Zatrzymali podpalacza
W ręce wywiadowców z oddziału prewencji wpadł 47 letni mężczyzna, który podpalał kosze na śmieci na osiedlu Tysiąclecia w Katowicach. Podpalacz grasował tam od kilku dni. Mężczyzna został zatrzymany dzięki interwencji policjanta będącego po służbie. Śledczy ustalili, że ostatnie podpalenia nie są jedynymi jakich dopuścił się 47-latek. Mężczyzna usłyszał siedem zarzutów zniszczenia mienia. Straty oszacowano na blisko 35 000 złotych.
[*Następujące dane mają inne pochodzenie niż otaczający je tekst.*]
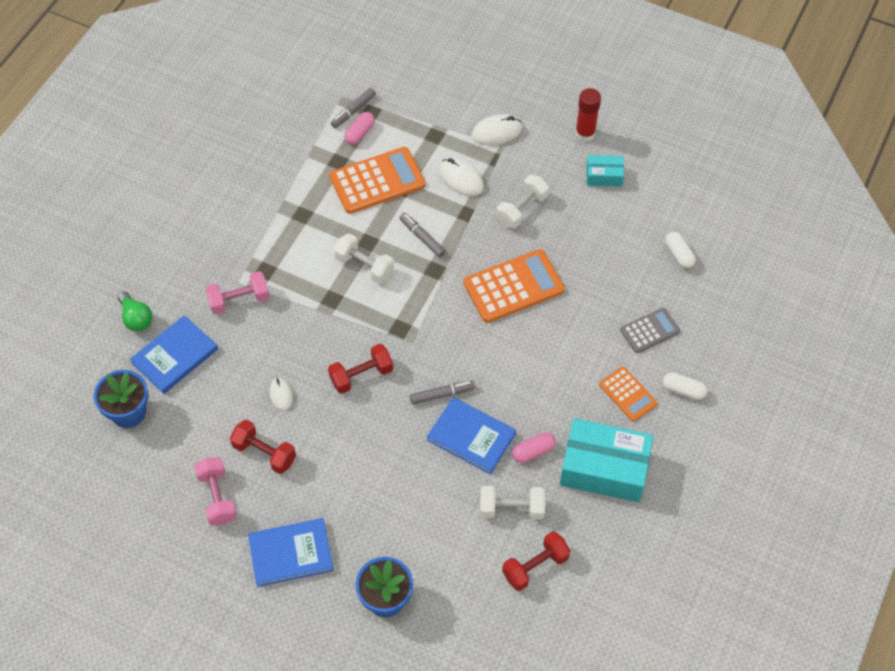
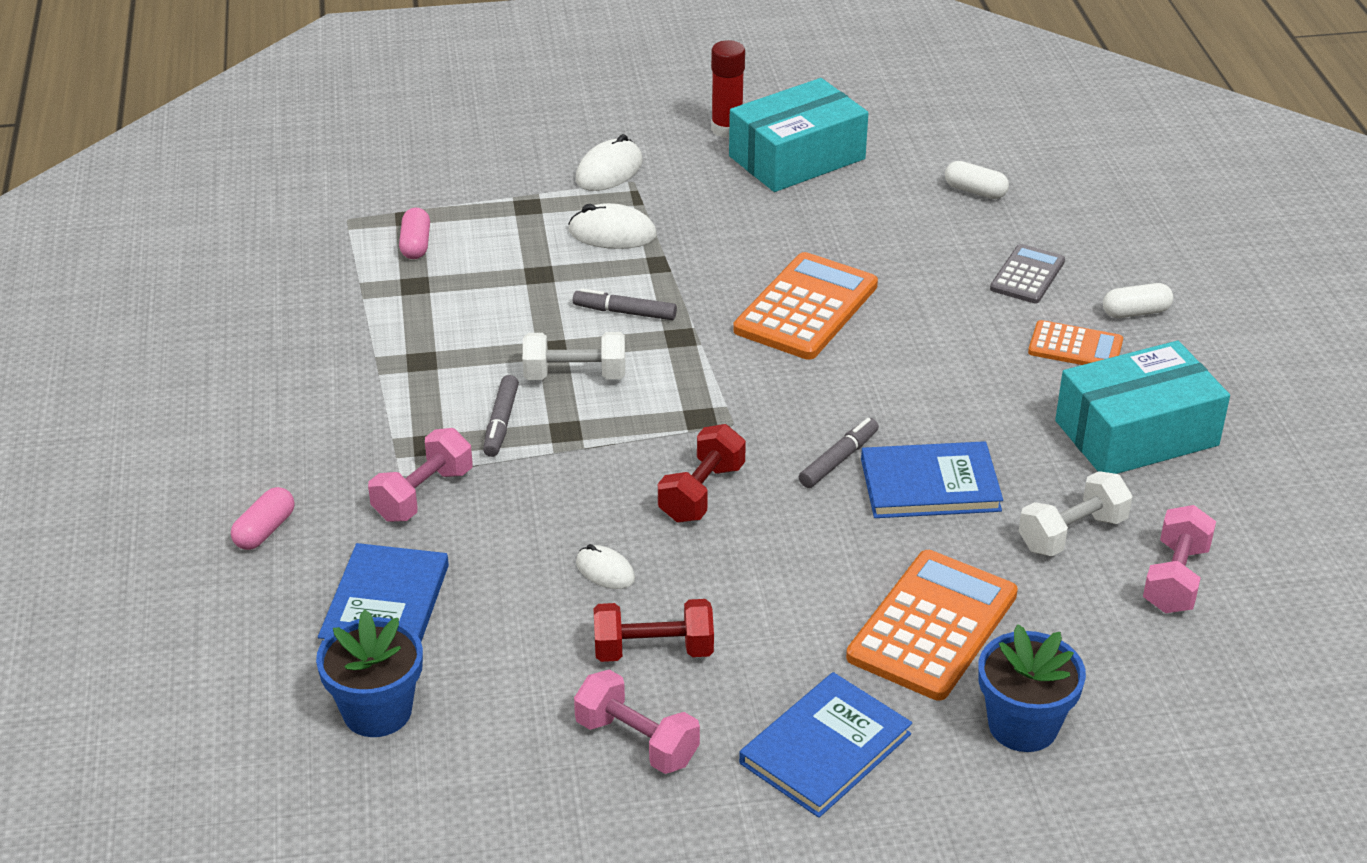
camera: 35 degrees left, 20 degrees down
green light bulb [118,291,152,331] -> none
orange calculator [329,147,425,214] -> orange calculator moved to [846,550,1018,701]
grey marker [331,88,376,128] -> grey marker moved to [483,375,519,457]
white dumbbell [497,175,549,228] -> none
red dumbbell [502,531,570,591] -> pink dumbbell [1143,505,1216,613]
pink capsule [512,432,556,463] -> pink capsule moved to [231,487,294,550]
turquoise box [587,155,624,187] -> turquoise box [729,78,868,192], size x2.03

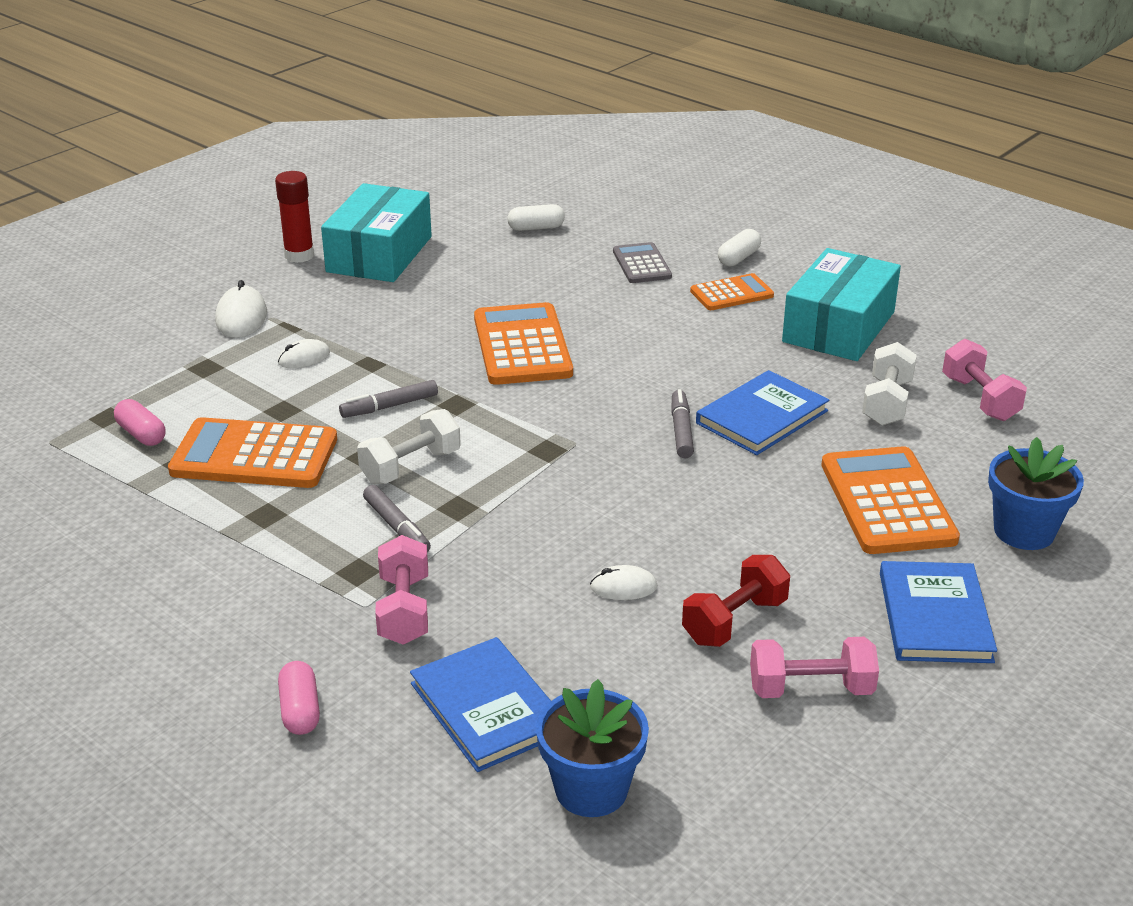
camera: 40 degrees left, 5 degrees down
white mouse [568,203,657,249] -> white mouse [278,339,330,368], size x0.63
red dumbbell [658,424,746,523] -> none
none -> orange calculator [168,417,337,488]

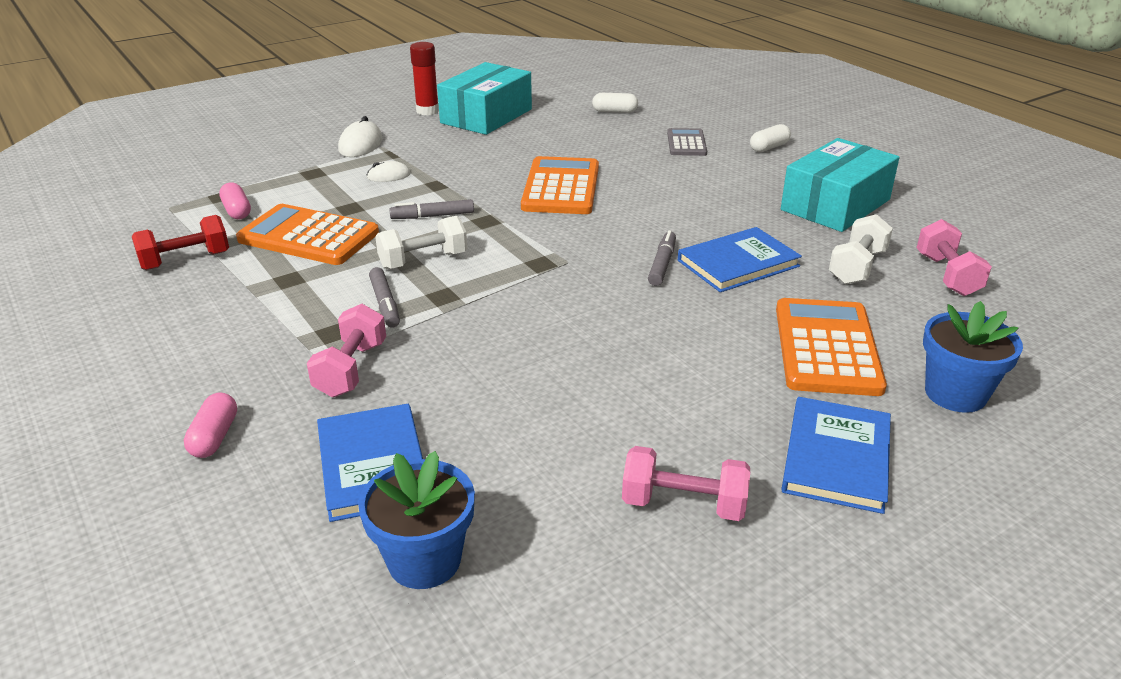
camera: 15 degrees right, 0 degrees up
white mouse [590,565,657,600] -> none
red dumbbell [682,555,790,647] -> red dumbbell moved to [132,215,229,270]
orange calculator [690,273,774,310] -> none

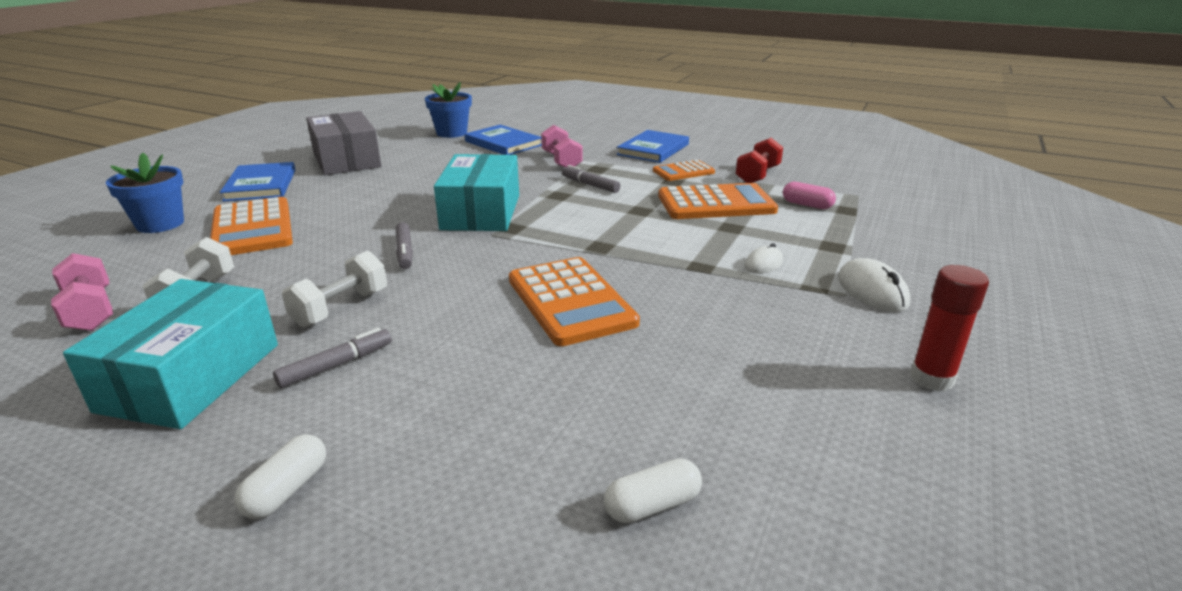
camera: 150 degrees right, 5 degrees down
pink capsule [184,392,237,458] -> none
white dumbbell [375,216,467,269] -> white dumbbell moved to [282,251,387,327]
grey marker [389,199,474,219] -> grey marker moved to [273,328,392,388]
turquoise box [437,62,532,135] -> turquoise box moved to [434,154,519,231]
pink dumbbell [622,446,750,521] -> grey box [306,111,381,175]
grey calculator [667,128,707,156] -> none
blue book [678,227,802,292] -> blue book moved to [617,130,689,163]
none -> orange calculator [653,160,715,181]

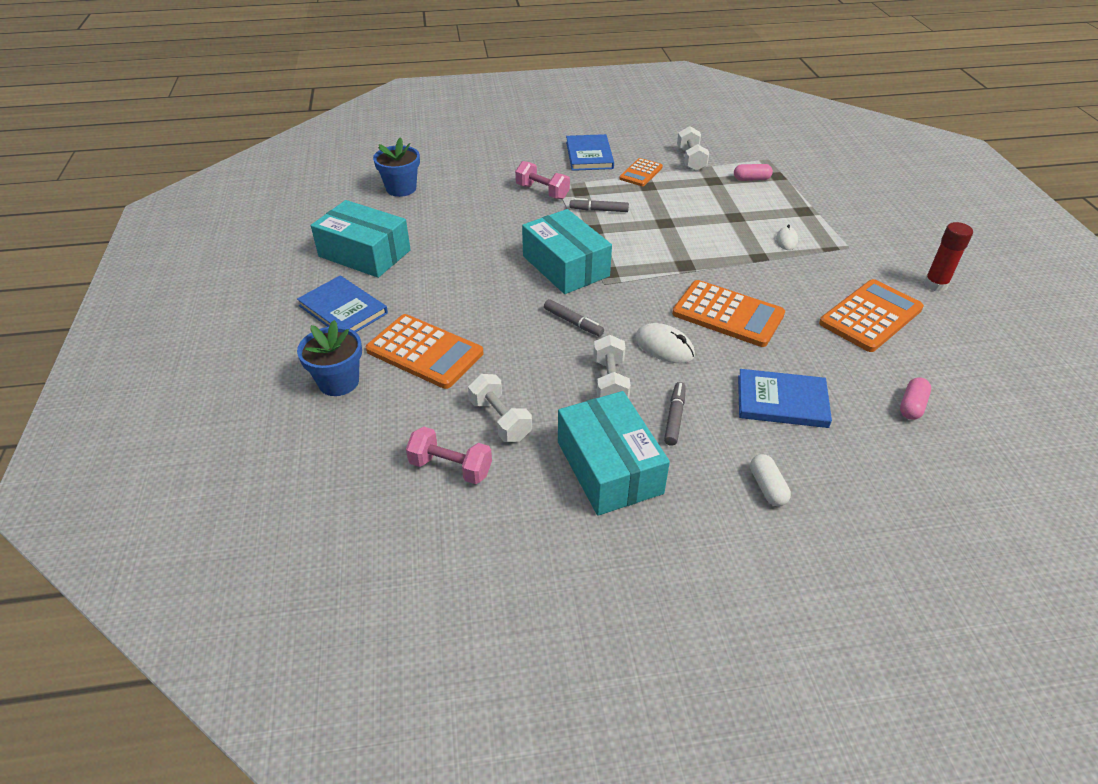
camera: 35 degrees left, 15 degrees up
grey box [306,111,381,175] -> turquoise box [311,200,411,278]
blue book [465,125,542,155] -> blue book moved to [738,369,832,428]
white capsule [604,458,702,523] -> pink capsule [900,377,931,420]
orange calculator [658,183,778,219] -> orange calculator moved to [819,279,924,352]
red dumbbell [736,138,783,183] -> white dumbbell [677,126,709,171]
white mouse [838,258,910,312] -> white mouse moved to [635,323,695,363]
Do zdarzenia doszło w ubiegła sobotę w godzinach wieczornych. Policjant będący po służbie był na spacerze z psem, kiedy zobaczył mężczyznę zaglądającego do koszów na śmieci. Mężczyzna powtórzył tę czynność kilkukrotnie pod różnymi numerami bloków. Policjanta zdziwił fakt, że obserwowany przez niego człowiek podchodząc do kontenerów nerwowo rozgląda się we wszystkie strony. Poza tym zaniepokoił go również fakt, że mężczyzna nic nie wyrzuca do koszów i niczego też z nich nie wyciąga. Funkcjonariusz podejrzewał, że może to być osobowa odpowiedzialna za podpalenia kontenerów, do których doszło na osiedlu Tysiąclecia w ciągu kilku ostatnich dni. Policjant nie przerywając obserwacji, skontaktował się z dyżurnym, aby przysłał na miejsce patrol. Po chwili pojawili się wywiadowcy, a funkcjonariusz opowiedział im o całej sytuacji i swoich podejrzeniach. Kiedy poszedł odprowadzić swojego czworonoga do domu okazało się, że mężczyzna podpalił jeden z koszy przeznaczonych na odpady z tworzyw sztucznych. Na szczęście wywiadowcy niemal natychmiast zauważyli wydobywający się z kontenera dym. Podbiegli do mężczyzny, aby go zatrzymać i wezwali straż pożarną. Przybyła na miejsce jednostka gaśnicza uporał się z ogniem na tyle szybko, że nie rozprzestrzenił się on na zaparkowane w pobliżu pojazdy. Policjanci podczas legitymowania podejrzanego, znaleźli butelkę z łatwopalną cieczą i zapalniczkę. Śledczy ustalili, że poza podpaleniami z ostatnich dni, mężczyzna odpowiada również za zaprószenie ognia w koszach na śmieci w lutym i marcu br. Co więcej okazało się również, że 47-latek jest poszukiwany do odbycia 6 dni kary pozbawienia wolności za niezapłaconą grzywnę. Mężczyzna wczoraj usłyszał siedem zarzutów zniszczenia mienia. Do wszystkich się przyznał. Straty oszacowano na blisko 35 000 złotych. Obecnie zatrzymany odbywa 6-cio dniową odsiadkę. Za popełnione przestępstwa grozi mu nawet 5 lat więzienia.